Esse cidadão é beneficiário dos programas sociais do Governo e vota com
medo de perder esses programas, como martelado pela propaganda petista.
Esse
cidadão não entende que independência do Banco Central não vai tirar
comida da mesa dele. Esse cidadão acredita que o PSDB vai cortar os
programas sociais, vai discriminar pobres, negros e nordestinos e vai
piorar a vida dele. Esse cidadão não entende o que é o “mensalão” e o
“petrolão” e acha que todo governo é mesmo corrupto. Enfim, esse cidadão
acredita que a Marina é vendida aos banqueiros, que o Aécio é um
“filhinho de papai” que bate em mulher, que a Dilma é uma gerente
eficiente e tudo o mais que o João Santana lhe impinge todos os dias, em
programas de televisão caríssimos.
Entretanto
eu não respeito – sinto, não respeito, mas acato por amor à democracia –
o voto na Dilma do cidadão urbano, das cidades com mais de 500.000
habitantes e nível de escolaridade superior. Os argumentos são muitos.
Em
primeiro lugar, desonestidade intelectual. Qualquer um que colabore com
essa campanha sórdida que o PT está fazendo de desconstrução dos
adversários e de mentiras deslavadas sobre tudo e sobre todos é
intelectualmente desonesto.
Eu
fico realmente incomodado quando vejo pessoas inteligentes e
supostamente esclarecidas tentando defender que o petrolão é a mesma
coisa que o aeroporto (vai, faz por pista de pouso!) de Cláudio, que é
necessário um “marco regulatório” para a imprensa, que é dominada pela
“direita”, que a economia está ruim por conta da crise mundial, que o
voto em Dilma é “progressista” e que o voto em Aécio é “conservador” ou
“reacionário”.
O
“mensalão”, como agora o “petrolão”, têm uma importância crucial neste
país. Obviamente, não é a corrupção “comum”, para fazer mais rico o
Paulinho, amigo do Lula e convidado do casamento da filha da Dilma. Não é
uma empresa comprando a fábrica de videogames do filho do Lula por
vários milhões,para depois deixá-la falir. Não, o objetivo dos desvios
em uma companhia aberta de economia mista, em que recentemente os
trabalhadores foram chamados a investir com o saldo dos seus FGTS é um
só: fazer caixa para o partido e para as campanhas eleitorais e
corromper parlamentares e governadores (inclusive, aparentemente, do
PSDB) para que ajam como o governo quer. Isso é muito, mas muito mais
grave do que o Paulinho ficar rico às nossas custas! Isso é um projeto
de tomada e manutenção do poder por um grupo e só não vê quem não quer!

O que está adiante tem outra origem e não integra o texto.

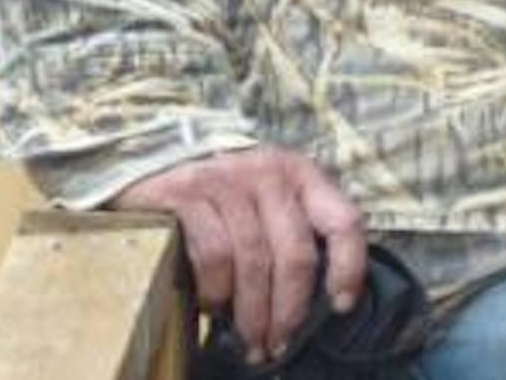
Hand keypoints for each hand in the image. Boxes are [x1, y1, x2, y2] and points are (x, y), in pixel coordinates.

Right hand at [113, 145, 365, 364]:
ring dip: (253, 313)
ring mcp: (229, 180)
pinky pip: (214, 256)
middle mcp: (270, 173)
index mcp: (302, 174)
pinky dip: (217, 291)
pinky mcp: (188, 194)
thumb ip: (294, 230)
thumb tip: (317, 296)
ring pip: (255, 261)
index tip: (342, 305)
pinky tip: (213, 308)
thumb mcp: (269, 199)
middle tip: (278, 344)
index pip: (343, 220)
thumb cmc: (224, 193)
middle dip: (290, 309)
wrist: (156, 160)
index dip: (349, 267)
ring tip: (251, 341)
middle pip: (296, 254)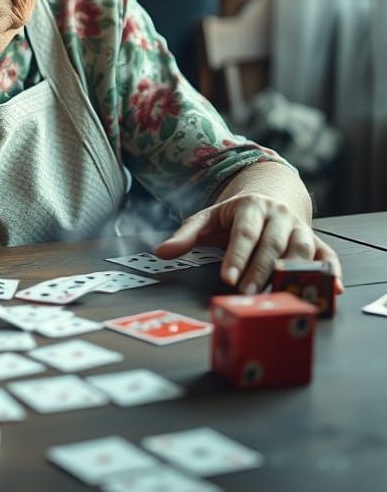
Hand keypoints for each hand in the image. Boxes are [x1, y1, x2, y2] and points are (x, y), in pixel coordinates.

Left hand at [153, 193, 343, 294]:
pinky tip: (331, 289)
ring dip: (292, 273)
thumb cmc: (233, 215)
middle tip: (248, 293)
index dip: (237, 256)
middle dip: (260, 271)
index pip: (243, 233)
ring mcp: (299, 227)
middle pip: (271, 244)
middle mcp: (278, 215)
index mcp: (250, 206)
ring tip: (281, 295)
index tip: (228, 277)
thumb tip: (161, 252)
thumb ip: (186, 236)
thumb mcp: (206, 219)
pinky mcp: (315, 241)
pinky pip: (326, 256)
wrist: (270, 196)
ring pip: (301, 250)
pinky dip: (330, 272)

Isso é corroer as instituições do país para manutenção de um grupo no
poder. Só isso, por si só, seria motivo para a Dilma não ter nenhum voto
“esclarecido” e para a população, desta vez com muito mais razão, ir às
ruas protestar.
Um
partido que teve sua cúpula julgada e condenada pela mais alta corte do
país e que, logo depois se vê envolvido em outro escândalo de ainda
maior monta, agora de desvio de recursos da maior empresa do país para o
mesmo fim não poderia receber um voto “esclarecido” sequer! A menos que
sejam daqueles que coadunam da idéia de que os meios justificam os fins
e que vale tudo para chegar ao nirvana da esquerda (que coisa mais
antiga isso, de direita e esquerda…).
A
pista de pouso (sim, porque chamar de aeroporto é até engraçado) de
Cláudio chega a ser pueril neste contexto. Pode-se discutir se Cláudio
comporta ou não uma pista de pouso de R$ 18 milhões e se o Aécio se
beneficia ao pousar lá quando vai para a fazenda da família. Talvez não
devesse mesmo ter sido construída. Mas só o Paulinho está devolvendo
aos cofres públicos R$ 70 milhões, meu Deus! Isso para não falar dos
bilhões que foram parar (segundo o Paulinho) nos cofres do partido.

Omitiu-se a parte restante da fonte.